==== Provided material

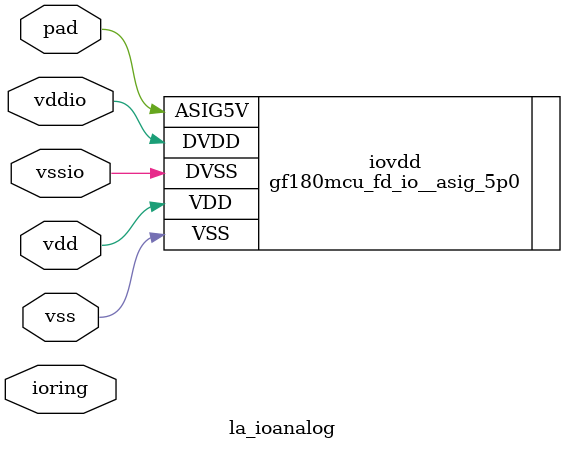
<source format=v>
module la_ioanalog
  #(
    parameter TYPE = "DEFAULT" // cell type
    )
   (// io pad signals
    inout 	pad, // bidirectional pad signal
    inout 	vdd, // core supply
    inout 	vss, // core ground
    inout 	vddio, // io supply
    inout 	vssio, // io ground
    inout [7:0] ioring // generic io-ring interface
    );

   gf180mcu_fd_io__asig_5p0
     iovdd (.ASIG5V(pad),
	    .DVDD(vddio),
	    .DVSS(vssio),
	    .VDD(vdd),
	    .VSS(vss));

endmodule

</source>
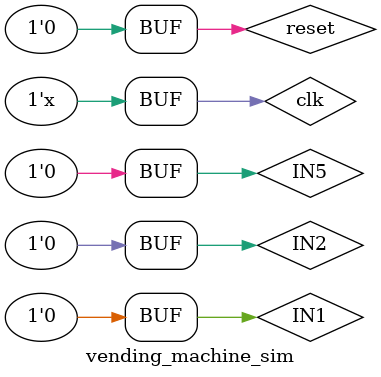
<source format=v>
`timescale 1ns / 1ps


module vending_machine_sim();
    reg reset, clk, IN1, IN2, IN5;
    wire SUC, OUT1, OUT2;
    
    vending_machine name(reset, clk, IN1, IN2, IN5, SUC, OUT1, OUT2);
    
    always #10 clk = ~clk;
    
    initial begin
        reset = 1; clk = 0; IN1 = 0; IN2 = 0; IN5 = 0;
        #100 reset = 0;
        #40 IN1 = 1;
        #20 IN1 = 0;
        #20 IN5 = 1;
        #20 IN5 = 0;
        #20 IN5 = 1;
        #20 IN5 = 0;
    end
endmodule

</source>
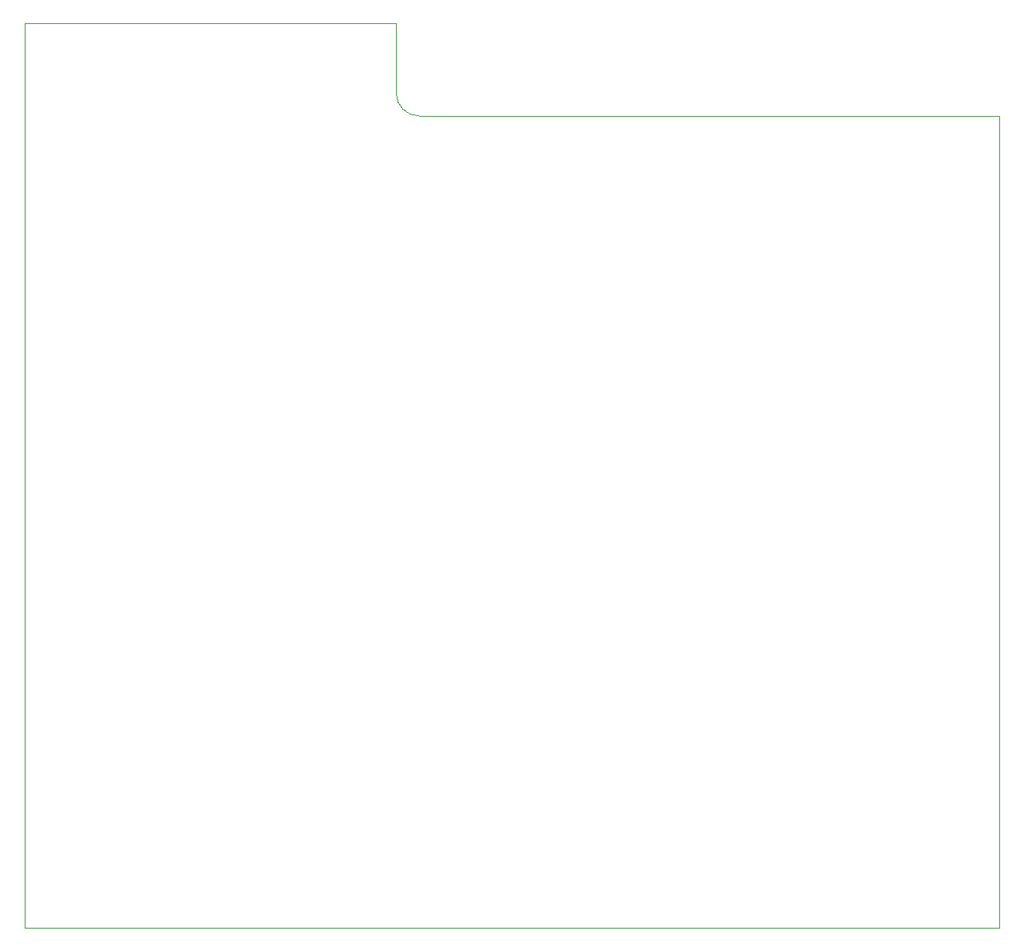
<source format=gm1>
G04 #@! TF.GenerationSoftware,KiCad,Pcbnew,8.0.4*
G04 #@! TF.CreationDate,2024-09-22T21:38:39-05:00*
G04 #@! TF.ProjectId,Exp8b,45787038-622e-46b6-9963-61645f706362,rev?*
G04 #@! TF.SameCoordinates,Original*
G04 #@! TF.FileFunction,Profile,NP*
%FSLAX46Y46*%
G04 Gerber Fmt 4.6, Leading zero omitted, Abs format (unit mm)*
G04 Created by KiCad (PCBNEW 8.0.4) date 2024-09-22 21:38:39*
%MOMM*%
%LPD*%
G01*
G04 APERTURE LIST*
G04 #@! TA.AperFunction,Profile*
%ADD10C,0.100000*%
G04 #@! TD*
G04 APERTURE END LIST*
D10*
X93980000Y-50800000D02*
G75*
G02*
X91440000Y-48260000I0J2540000D01*
G01*
X91440000Y-40640000D02*
X50800000Y-40640000D01*
X91440000Y-48260000D02*
X91440000Y-40640000D01*
X157480000Y-139700000D02*
X50800000Y-139700000D01*
X157480000Y-50800000D02*
X157480000Y-139700000D01*
X50800000Y-139700000D02*
X50800000Y-40640000D01*
X93980000Y-50800000D02*
X157480000Y-50800000D01*
M02*

</source>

========

### About this exercise:
If a line in the records above includes the string "format", copy it.

### Solution for this task:
<source format=v>
<source format=v>
<source format=gm1>
G04 Gerber Fmt 4.6, Leading zero omitted, Abs format (unit mm)*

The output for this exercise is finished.